# PH, superthrive and compost tea



## Cannabiscotti (Jun 11, 2009)

after making some compost tea, do i need to balance the PH? i know 6.0-6.5 for soil, and i got a combo pen, just wasnt sure if the ph adjusment would hurt the tea.

also, i have some superthrive--it says biousable on it. i'm guessin that means it's ok for my microbes? it says its a non fert, non pesticide.


----------



## Hick (Jun 11, 2009)

super "jive"....


----------



## Mutt (Jun 11, 2009)

Most organic tea growers never worry about the PH of the teas. 1 you'll get crazy readings and such. in organics the root system has a protective layer...i can look up the name later if you want....can't spell it thats for sure LOL It protects it from the PH swings as the microbial life breaks the tea down to usuable food source for the plant.

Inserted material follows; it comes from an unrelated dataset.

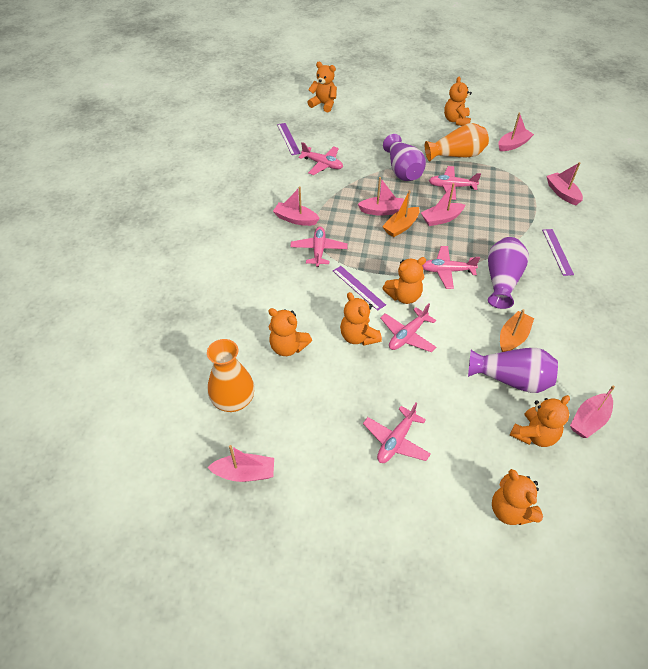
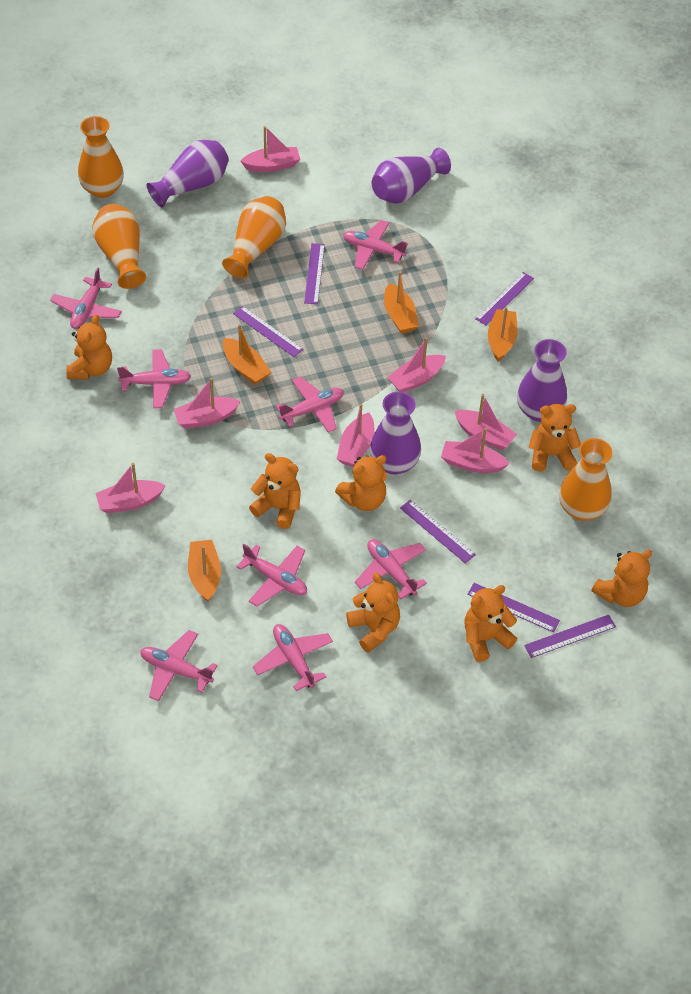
orange boat: [382,190,420,237] [500,309,534,352] = 2 -> [188,540,221,602] [223,324,271,385] [384,271,419,334] [488,307,518,362] = 4
orange vase: [207,339,255,412] [425,123,489,162] = 2 -> [78,116,124,198] [92,204,146,289] [222,196,286,278] [559,438,613,521] = 4
pink plane: [290,227,348,267] [298,142,343,175] [363,403,431,463] [380,304,436,352] [422,246,480,289] [429,166,481,200] = 6 -> [50,268,122,329] [117,349,191,408] [140,630,218,701] [236,544,307,607] [253,624,333,691] [275,377,344,433] [343,220,408,270] [355,539,427,599] = 8
purple ruler: [277,123,301,155] [333,266,386,311] [542,229,574,276] = 3 -> [233,306,304,357] [304,243,325,304] [400,500,476,563] [467,583,560,632] [475,272,534,326] [524,614,616,658] = 6
purple vase: [383,134,426,181] [468,348,558,393] [488,237,529,309] = 3 -> [146,140,229,208] [370,392,421,474] [372,148,451,204] [517,339,567,422] = 4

People that are new to organics have the hardest time wrapping there head around one thing.
"you are feeding the soil NOT the plant" the plant is the byproduct of maintaining the soil.
I would NOT use superthrive in the tea. if you "feel" the need to use it...use it seperate from the tea IMO.

With teas, i would go with what recipes are out there as most already have the proportions right. you can kill the microbial life by adding too much of one thing. but is easily fixed if you screw up.

but this is NOT to say PH and PPMs isn't important. and I do not give this kinda statement lightly. just tea brewing is much different.
but you can adjust the PH if it would make you feel more secure but use things like apple cider viniger or lemon juice or other organic ways. don't use chem PH up or down. you will defeat the whole purpose of the compost tea by killing all the microbes.


----------



## docfishwrinkle (Jun 15, 2009)

hick nailed it about superthrive. hub bub

mutt, well said


----------